Don’t “Sell” Yourself Short

This is a scenario we see often. When an owner has been in business a long time and in fact, was the person who started the business 30 or 40 years ago, they make the mistake of wrong perceptions. What do we mean by that? It means their perception of what their company may be worth is limited to their small world. Nearly 85% of business owners have no idea what their company is worth.

Let me give you an example. Let’s say their operation is $4 million a year in revenue and the last couple years have been off a bit. Further, they are considering selling but they are thinking that they are too large for local competitors but, too small for larger entities to be interested. In addition, their emotions tend to be driving the bus, because it is a very tough decision for the original owner to give up the only that thing that he or she has known their whole life. Their conclusion: this business can’t be sold. Or, if I do sell it I am going to lose much of what I put in it. That is a mistake in their thinking.

The reason they are wrong is mainly due to the fact that they probably have never worked “outside” of their little world. In short, their perspective is limited. They will not know how buyers, acquirers and much larger companies think. Nearly 75-80% of privately held businesses sold last year to public companies were small—under $25 – $30 million.

If your company is in a niche that is unique, has solid sales year after year, has had steady growth, or a loyal customer base, your company will attract buyers.
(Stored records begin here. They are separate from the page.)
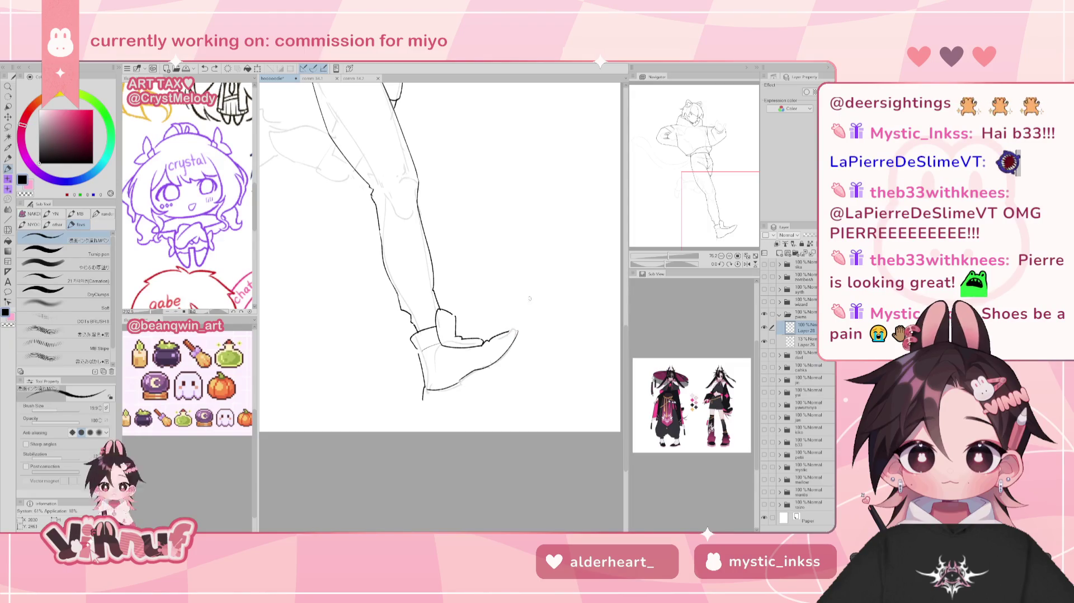
Lasso-select the shoe and rotate it slightly clockwise with free transform
key("m")
left_click_drag(430, 398, 423, 364)
key("ctrl+t")
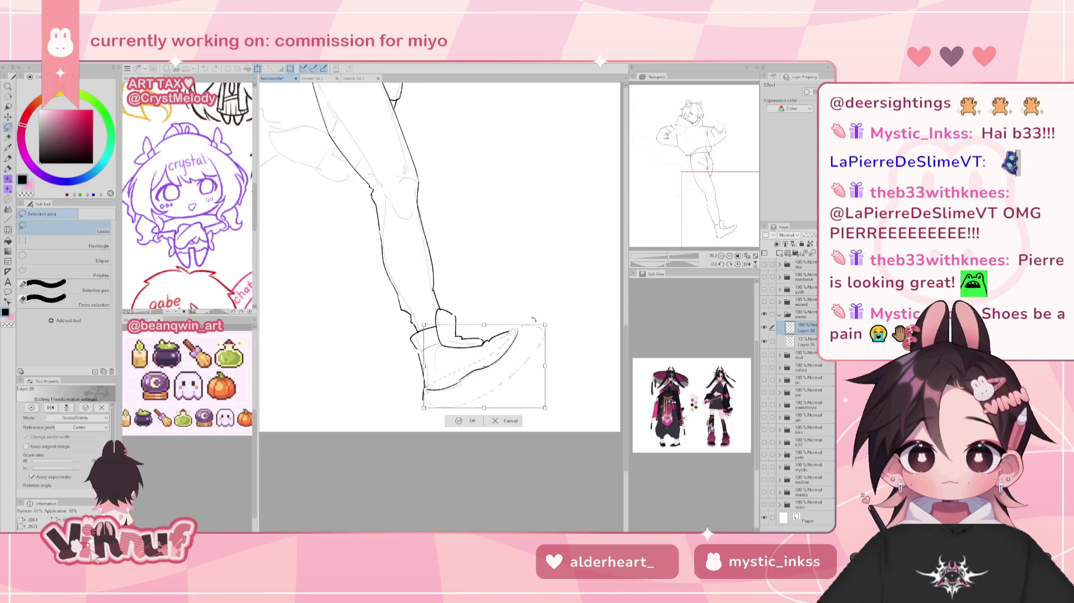
left_click_drag(477, 308, 483, 307)
key("ctrl+z")
left_click_drag(499, 293, 513, 291)
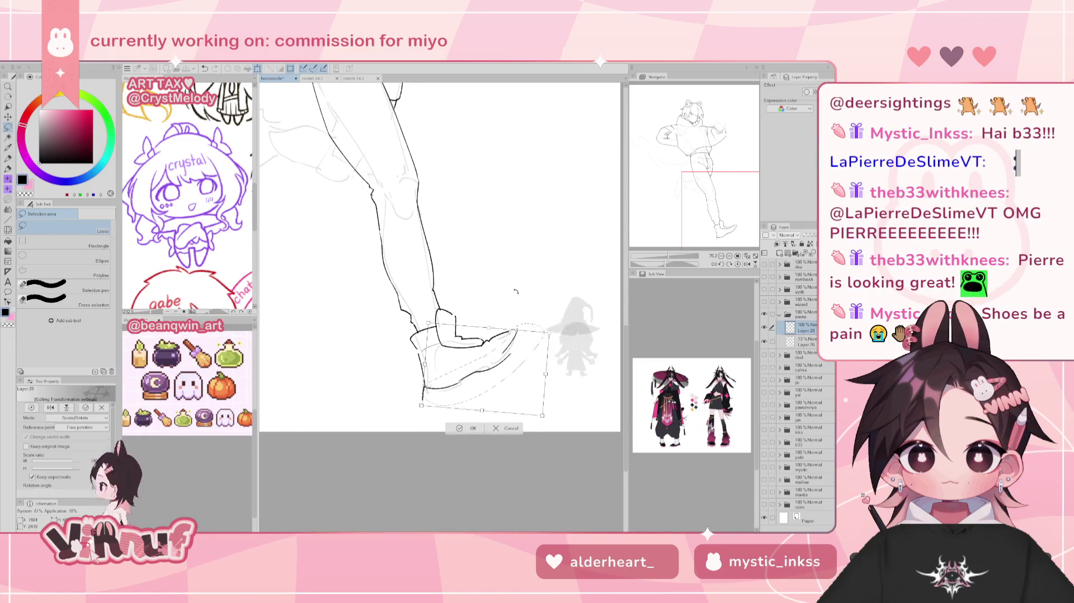
left_click(472, 426)
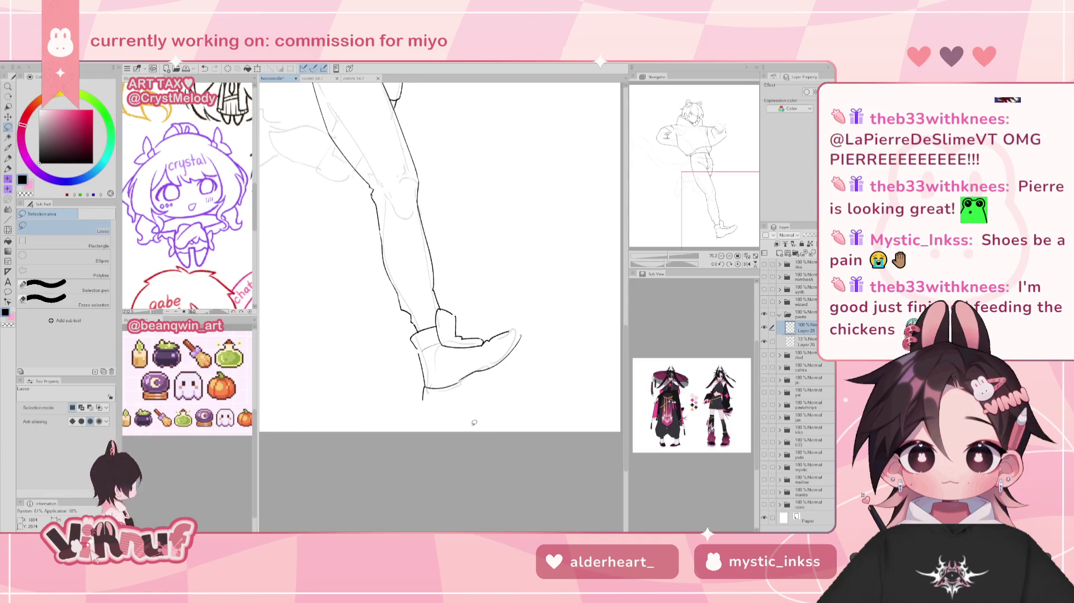
Flip the view so the shoe points right and centre the shoe for inking
key("h")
The buyers generally have a different perspective than the owner. Buyers buy for many different reasons, they may desire the increased customer base, or another regional location, a desire to diversify their product line, or more control over a channel. The buyers’ desires are generally far afield from the seller’s thinking. Obviously, the seller is thinks like a seller and the buyer is thinking like a buyer. Experienced intermediaries see this day in and day out, the huge discrepancy between the two.

As a result the seller may have way more value than they realize to a potential buyer. This is where the intermediary can help ease the seller’s mind. There are buyers out there everywhere ready to snatch up what the seller has to offer. Of course, the opposite danger must be avoided as well. That is, the seller believes that he sitting on a gold mine and has an inflated value in mind. This occurs from time to time, as well for the same reason I noted earlier, that most owners do not know their company’s real value. Both of these mistakes point to the need for objectivity. And that is one of the most important factors that a business intermediary brings to the table.